GUEST COMMENT: Beware the coming of the flow monsters
"Flow Monster" has become a mantra of trading managements.
Only Flow Monsters will survive in the world of Basel III. To become one banks must mercilessly cut staffing costs, replace a "smile and dial" sales force with electronic execution, optimize their balance sheets and invest in straight through trading and operations technology.
Managing Director Compensation levels on the trading floor must fall 20-25% while the percent of MDs on a trading floor must decline from 15-17% to 10-12%. These changes will
allow faster execution. They will drive pre-tax margins up from the 13-15% enjoyed in equity execution and 24-25% achieved in fixed income trading today, to ?23% in equity execution and ?32% in fixed income.

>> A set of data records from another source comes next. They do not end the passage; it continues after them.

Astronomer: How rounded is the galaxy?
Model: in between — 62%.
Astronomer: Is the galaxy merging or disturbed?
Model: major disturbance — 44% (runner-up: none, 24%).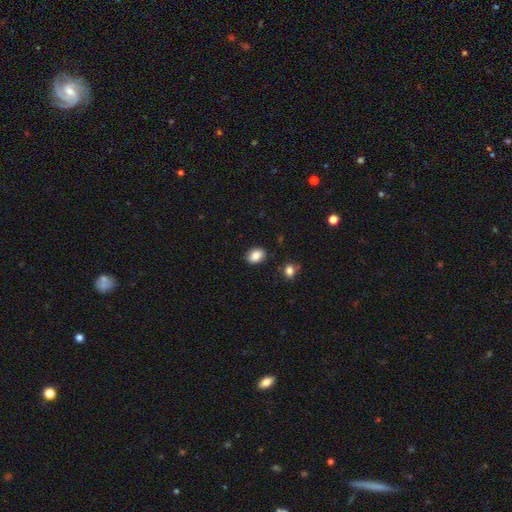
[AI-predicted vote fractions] The model was most divided on "how rounded": in between: 76%, round: 22%, cigar-shaped: 1%. More confident: merging — none (87%); smooth or featured — smooth (86%).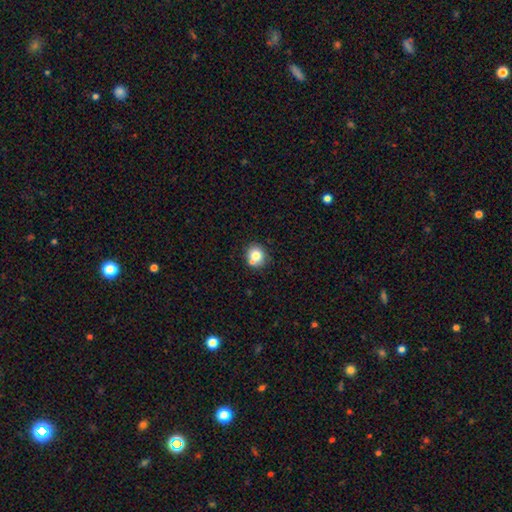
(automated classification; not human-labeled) Smooth or featured? Predicted: smooth (p=0.76). How rounded? Predicted: round (p=0.84). Merging? Predicted: none (p=0.64).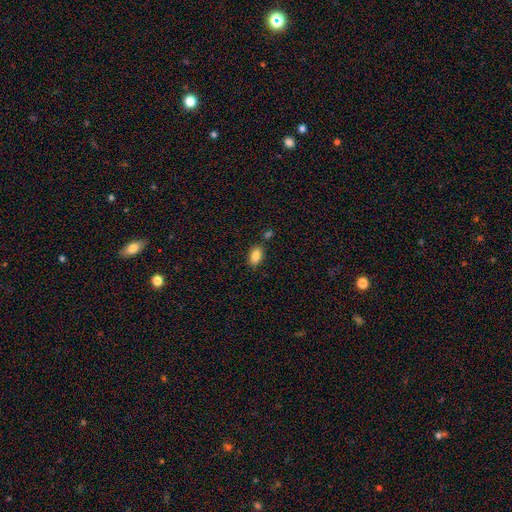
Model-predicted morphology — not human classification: Smooth or featured? Predicted: smooth (p=0.85). How rounded? Predicted: in between (p=0.90). Merging? Predicted: none (p=0.81).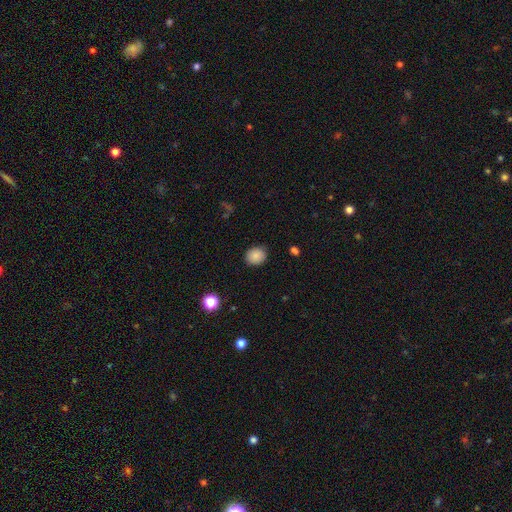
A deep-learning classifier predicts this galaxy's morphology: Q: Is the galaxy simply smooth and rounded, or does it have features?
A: smooth — 85%.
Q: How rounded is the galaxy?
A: round — 67%.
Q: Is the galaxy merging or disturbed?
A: none — 86%.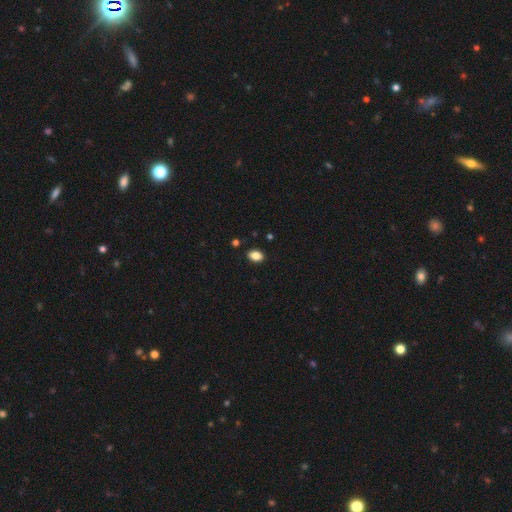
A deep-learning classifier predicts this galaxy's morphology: smooth 86%, star or artifact 10%, featured or disk 5%. Down the decision tree: how rounded — in between (80%); merging — none (88%).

Better execution will capture more volume and tighter cost control will allow the Flow Monsters to profit despite lower leverage and higher regulatory capital charges. Subscale trading operations and those firms that do not invest will not be able to execute as quickly, cannot process as cheaply and will be unable to run businesses as lean as the new Flow Monsters.
The big trading houses will get bigger.
Volume will be captured, and assuming reasonable rules on risk taking from regulators these firms will be able to beat their cost of capital despite constrained balance sheets and the loss of proprietary trading.
The hindmost will be squeezed out of the market.
Brad Hintz is a senior analyst at Bernstein Research.